Task description
Quote word for word the lines below, beginning with the first and ending with the one that has "pinky tip: (196, 219)". Drop the pictures.

-------- Recorded information --------

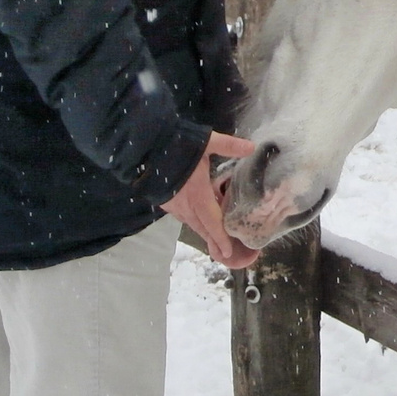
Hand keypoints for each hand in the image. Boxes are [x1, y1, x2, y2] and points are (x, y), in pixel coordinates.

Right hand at [162, 130, 259, 268]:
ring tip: (212, 240)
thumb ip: (229, 145)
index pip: (213, 222)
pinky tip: (196, 219)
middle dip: (212, 240)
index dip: (220, 238)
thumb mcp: (206, 142)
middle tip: (222, 253)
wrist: (144, 147)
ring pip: (190, 223)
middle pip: (202, 228)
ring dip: (202, 231)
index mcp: (198, 195)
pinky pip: (181, 216)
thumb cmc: (177, 145)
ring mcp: (172, 205)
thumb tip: (252, 147)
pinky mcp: (164, 201)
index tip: (226, 252)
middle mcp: (185, 205)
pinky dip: (192, 220)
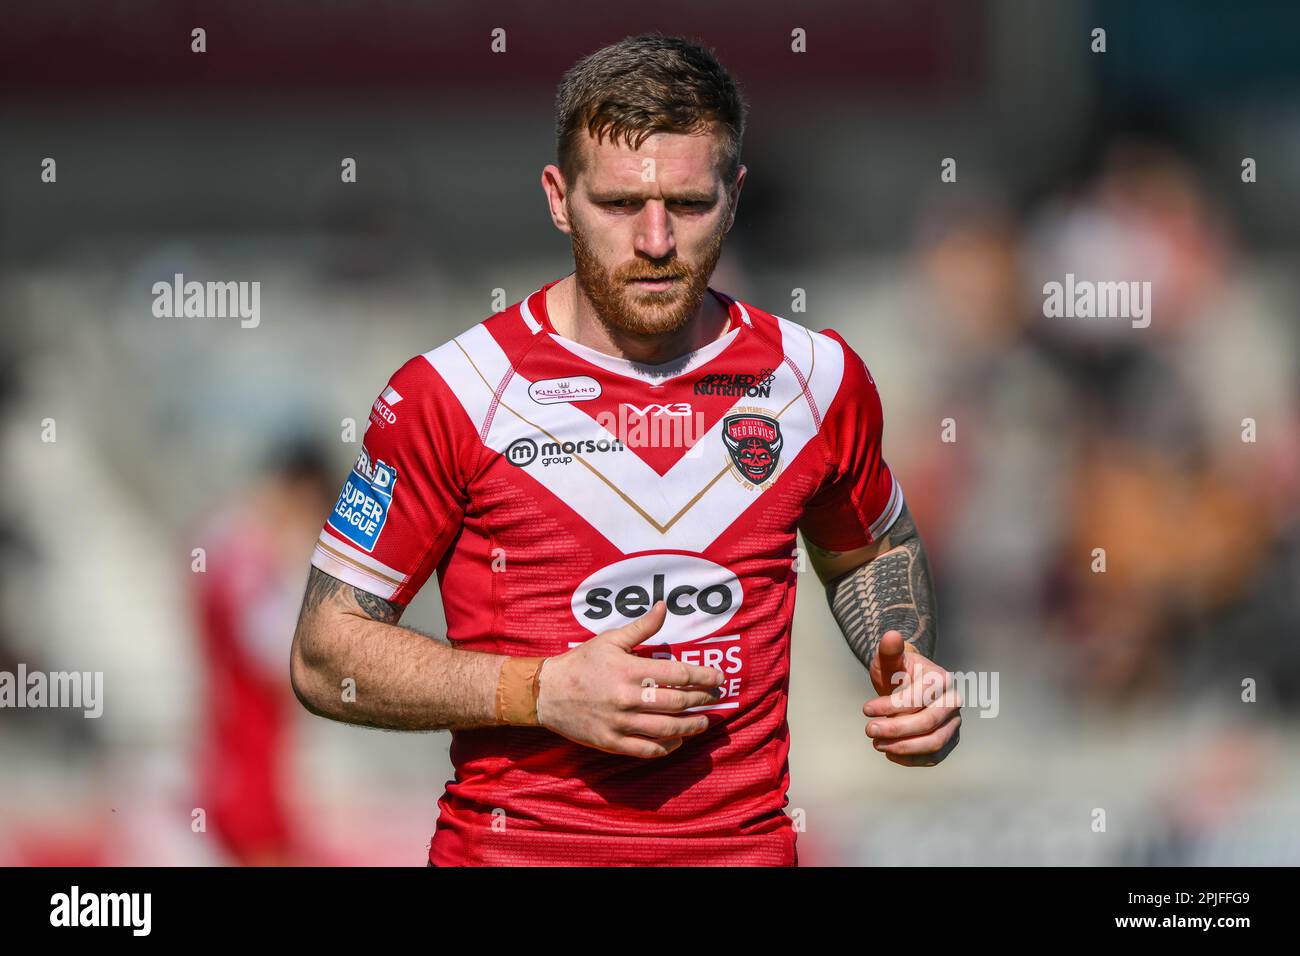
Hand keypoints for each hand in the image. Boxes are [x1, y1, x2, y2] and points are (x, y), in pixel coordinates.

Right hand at [536, 601, 724, 758]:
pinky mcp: (611, 742)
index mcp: (629, 670)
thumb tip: (664, 607)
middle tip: (715, 697)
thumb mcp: (610, 639)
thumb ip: (641, 627)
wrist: (546, 692)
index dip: (703, 676)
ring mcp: (619, 723)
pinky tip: (677, 741)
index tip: (718, 677)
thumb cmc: (581, 663)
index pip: (677, 674)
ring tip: (704, 722)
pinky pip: (646, 750)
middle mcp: (627, 698)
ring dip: (691, 727)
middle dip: (702, 700)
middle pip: (677, 703)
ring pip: (666, 729)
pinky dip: (666, 747)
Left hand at [864, 630, 960, 766]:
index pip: (918, 698)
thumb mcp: (890, 660)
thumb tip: (891, 636)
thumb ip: (890, 650)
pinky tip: (888, 752)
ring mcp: (954, 723)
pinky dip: (911, 759)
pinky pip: (934, 757)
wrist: (908, 686)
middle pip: (928, 722)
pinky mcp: (948, 740)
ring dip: (903, 747)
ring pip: (935, 743)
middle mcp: (953, 702)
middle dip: (896, 729)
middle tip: (868, 730)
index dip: (891, 706)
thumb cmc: (897, 672)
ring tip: (876, 744)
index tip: (865, 709)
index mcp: (942, 679)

--------

Task answer
Hand keypoints for each hand in the image. Boxes are [x1, y1, x2, y2] and points are (x, y), in pixel coordinates.

Right hand at [162, 130, 259, 268]:
ring tip: (212, 240)
thumb ip: (229, 145)
index pip: (213, 222)
pinky tip: (196, 219)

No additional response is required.